Taxes and shares: Making sure crypto founders do not flounder 

Cathy Wears

by Jaspal Pachu (Partner), and Cathy Wears (Of Counsel) at CMS

Founders could be forgiven for neglecting their share capital when a company is run from a spare bedroom and when turning a profit, let alone the idea of a company sale, is still a pipe dream.

The specifics of ownership are often forgotten in a flurry of administrative activities on company formation. An original founder may have taken a back-seat in the operation of the company, or an employee who was instrumental in launching the company may not have received equity at formation.

Fast forward a few years into the territory of investment rounds and potential exits, and who owns what becomes very important indeed.

Tax considerations

Founders (and key employees) are typically company directors (executives or NEDs) and are generally treated as employees of the company for tax purposes (even if they are not in fact employees).

Jaspal Pachu

Any shares they hold or acquire are therefore deemed to be ‘employment related securities’ (ERS) for tax purposes and their acquisition or disposal may be subject to income tax and potentially employer and employee NICs.
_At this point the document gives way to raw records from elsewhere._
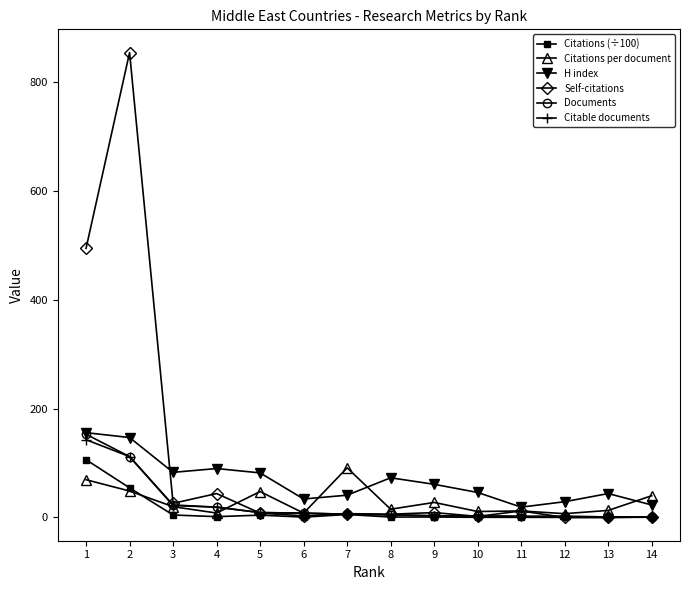

Count the number of data series in this chart.

6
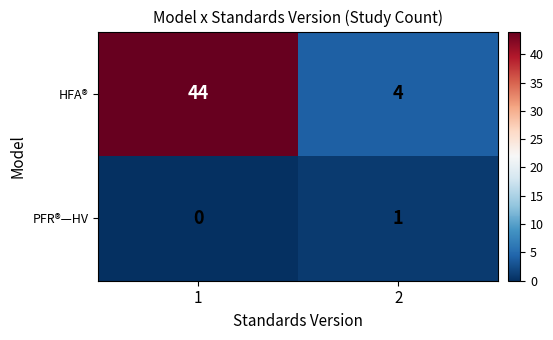

Reading left to right, transcribe all the data shown in this chart.

HFA®: 44	4
PFR®—HV: 0	1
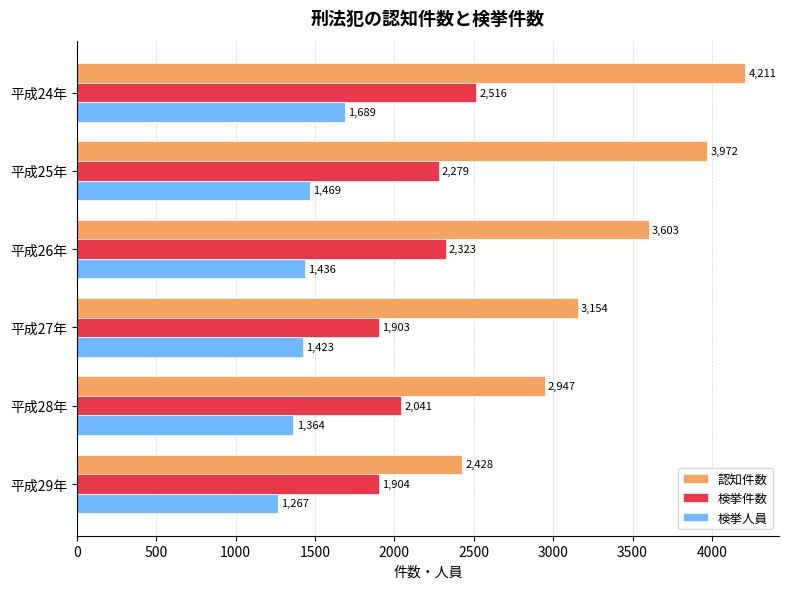

How many 認知件数 values are between 2947 and 3972?

4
For example, income tax may (amongst other circumstances) become payable (possibly under PAYE) if:

  • shares are transferred to (or between) founders or other employees for less than market value; 
  • there is a disposal (or lifting of restrictions) where shares are restricted (for example have good or bad leaver provisions) and founders/employees fail to make the appropriate election and/or pay ‘unrestricted’ market value at acquisition; or
  • shares held by founders or employees indirectly receive value. For example, where a founder shareholder is no longer involved in the running of the business and agrees to forfeit their shares in order to increase the value of the remaining founders’ and employees’ shares.

This rule also applies to both future and past employment and even where shares are made available to a person by virtue of another person’s employment. There is a potential dispensation for certain share transfers between family members where these are not considered to be employment related. 

As time goes on and the company increases in value, the magnitude of the potential tax problem increases; it is therefore crucial to get the shareholdings correct as early as possible, when the value is low.

Valuation is key. The tax implications of moving around shares of little value are relatively minor, all that is generally required is a few filings at Companies House.

The difficulty is demonstrating and evidencing the value of the shares at the time of the transfer. It can be hard to argue to a potential buyer of a multi-million-pound business that the shares were once worth pennies and so there is no historic tax to consider. 

Efficient alternatives 

A founder share rebalance may be a good opportunity to increase the company’s option pool for employees.

Transferring excess founder shares into a ‘warehouse’ such as an employee benefit trust would not further dilute investors, and the company can then use these shares to incentivise employees through options or other equity awards.

Structured correctly, equity-based awards may be more tax favourable than cash bonuses to employees in the UK or overseas.

EMI options 

For UK employees, provided the company qualifies, ‘enterprise management incentives’ options may be a good vehicle to help not only to get your founder shareholdings correct, but also incentivise the workforce or other founders.

EMI options provide certainty from a valuation perspective as HMRC will agree the tax value of the underlying shares in these circumstances (which they would not otherwise). An added bonus is that EMI options can even reduce employees’ tax liability on eventual disposal of the option shares from 20% to 10%.